The Fair Work Ombudsman upheld this position, as the drivers remain in control over whether, when and for how long they work and Uber does not interfere in these decisions. Hence, the Ombudsman will not take compliance action in this issue.
BRAZIL: The highest Brazilian Court ruled against the qualification of Uber drivers as employees. The drivers keep flexibility when it comes to the fares they accept and the number of clients they serve. The judge added that Uber remains partner and not employer, as the drivers are paid between 75 and 80 percent of the total tariff. The Court decision qualifies the drivers as independent contractors.
Other relevant decisions
EUROPEAN UNION: In 2017 the ECJ decided on a preliminary question regarding the interpretation of several EU Law provisions, which aimed to clarify whether Uber is a transport service and therefore is excluded from the scope of Article 56 TFEU, Directive 2006/123 and Directive 2000/31.
Even though the court recognizes Uber's role as intermediary, it states that this is only one part of Uber's service. The court notes that without Uber's application, drivers would not provide transport services and the users would not use the driver's services. Furthermore, Uber exercises a decisive influence on the conditions of the service the drivers provide, e.g. in setting the maximum price for the ride. Consequently, according to the court Uber's service consists mainly of a transport service within the meaning of Article 58 (1) TFEU.
The ECJ decision is likely to have important implications for the question whether drivers can be considered employees. Uber argues that their service is merely the intermediation between drivers and riders and that therefore their drivers are independent contractors. With this decision the ECJ disagrees with Uber's argument.
CANADA: An Uber Eats driver filed a class action seeking recognition as an employee that also has the rights and remedies under the Ontario Employment Standards Act.
The Supreme Court ruled that the assessment of an employee-employer relationship is an employment-related matter. Therefore, an international arbitration procedure is to be precluded - a general clause with Uber provided for an obligation to resolve disputes in front of an arbitrator in the Netherlands. This decision paves the way for a class action in Canada in front of the competent court in Employment disputes. The assessment of the relationship between Uber and its drivers is therefore soon to be discussed by the Court.
Conclusion
There is a trend towards the classification of Uber drivers as employees. A major argument for the qualification as an employee was that Uber has a decisive influence on the conditions of the service. On the other hand, courts argue with the greater flexibility of Uber drivers compared to traditional employees to preclude an employment relationship.
Case law:
(FR) Cour de Cassation, Chambre Sociale. Ruling no. 374 of 4 March 2020 (19-13.316)

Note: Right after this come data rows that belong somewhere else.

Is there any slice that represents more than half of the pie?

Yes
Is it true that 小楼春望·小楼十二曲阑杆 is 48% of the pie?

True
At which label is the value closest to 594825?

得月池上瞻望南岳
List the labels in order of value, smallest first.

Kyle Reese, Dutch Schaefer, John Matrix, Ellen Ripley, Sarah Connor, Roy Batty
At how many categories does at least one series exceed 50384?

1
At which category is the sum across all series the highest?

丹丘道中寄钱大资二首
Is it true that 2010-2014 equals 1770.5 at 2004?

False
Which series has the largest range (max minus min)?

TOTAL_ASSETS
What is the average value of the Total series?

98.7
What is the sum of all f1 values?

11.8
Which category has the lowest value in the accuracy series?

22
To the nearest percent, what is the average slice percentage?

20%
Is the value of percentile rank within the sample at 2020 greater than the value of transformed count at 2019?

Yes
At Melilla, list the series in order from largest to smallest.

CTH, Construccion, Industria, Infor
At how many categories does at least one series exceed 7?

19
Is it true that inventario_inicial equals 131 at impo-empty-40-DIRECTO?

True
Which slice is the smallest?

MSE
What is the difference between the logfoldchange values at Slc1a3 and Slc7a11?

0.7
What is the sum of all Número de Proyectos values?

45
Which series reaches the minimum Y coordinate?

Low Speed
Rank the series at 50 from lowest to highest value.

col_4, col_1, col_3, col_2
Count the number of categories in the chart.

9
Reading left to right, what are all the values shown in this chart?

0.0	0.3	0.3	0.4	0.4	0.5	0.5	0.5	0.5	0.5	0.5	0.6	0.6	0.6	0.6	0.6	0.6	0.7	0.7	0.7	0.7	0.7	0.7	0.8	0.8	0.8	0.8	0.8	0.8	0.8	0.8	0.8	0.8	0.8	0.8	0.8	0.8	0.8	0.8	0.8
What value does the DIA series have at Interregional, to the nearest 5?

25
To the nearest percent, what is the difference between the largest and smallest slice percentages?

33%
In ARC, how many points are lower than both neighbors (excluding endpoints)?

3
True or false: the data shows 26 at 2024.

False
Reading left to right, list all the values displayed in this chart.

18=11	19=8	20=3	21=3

(CH) Cour d'appel civile du Canton de Vaud. Ruling no. P317.026539-190917/380 of 23 April 2020
(UK) Supreme Court, Uber BV and others v Aslam and others
(UK) Court of Appeals, Uber and others v Aslam and others, A2/2017/3467
(UK) Employment Appeals Tribunal, Uber and others v Aslam and others
(UK) Employment Tribunal, Aslam and others v Uber and others, marg. 86, 89, 92 93
(AUS) FWC, Mr Michail Kaseris v Rasier Pacific V.O.F (U2017/9452) of 21 December 2017 ; Janaka Namal Pallage v Rasier Pacific Pty Ltd (U2017/13448) of 11 May 2018
(BRA) Tribunal Superior do Trabalho, "Marcio Vieira Jacob x Uber do Brasil Tecnologia Ltda. e outros". Ruling No. TST-RR-1000123-89.2017.5.02.0038 of 07 February 2020, 2, 6 16, 21, 22
(EU) ECJ, case C‑434/15, marg. 33, 34, 35, 37, 39, 40, 48
(CAN) Supreme Court, Uber Technologies Inc. v. Heller, 2020 CSC 16
Legal sources:
(UK) s.230(3)(b) of the Employment Rights Act 1996
(US) Sec. 2 Assembly Bill 5
(AUS) Fair Work Ombudsman, Investigation Report No. 8993 of 7 June 2019.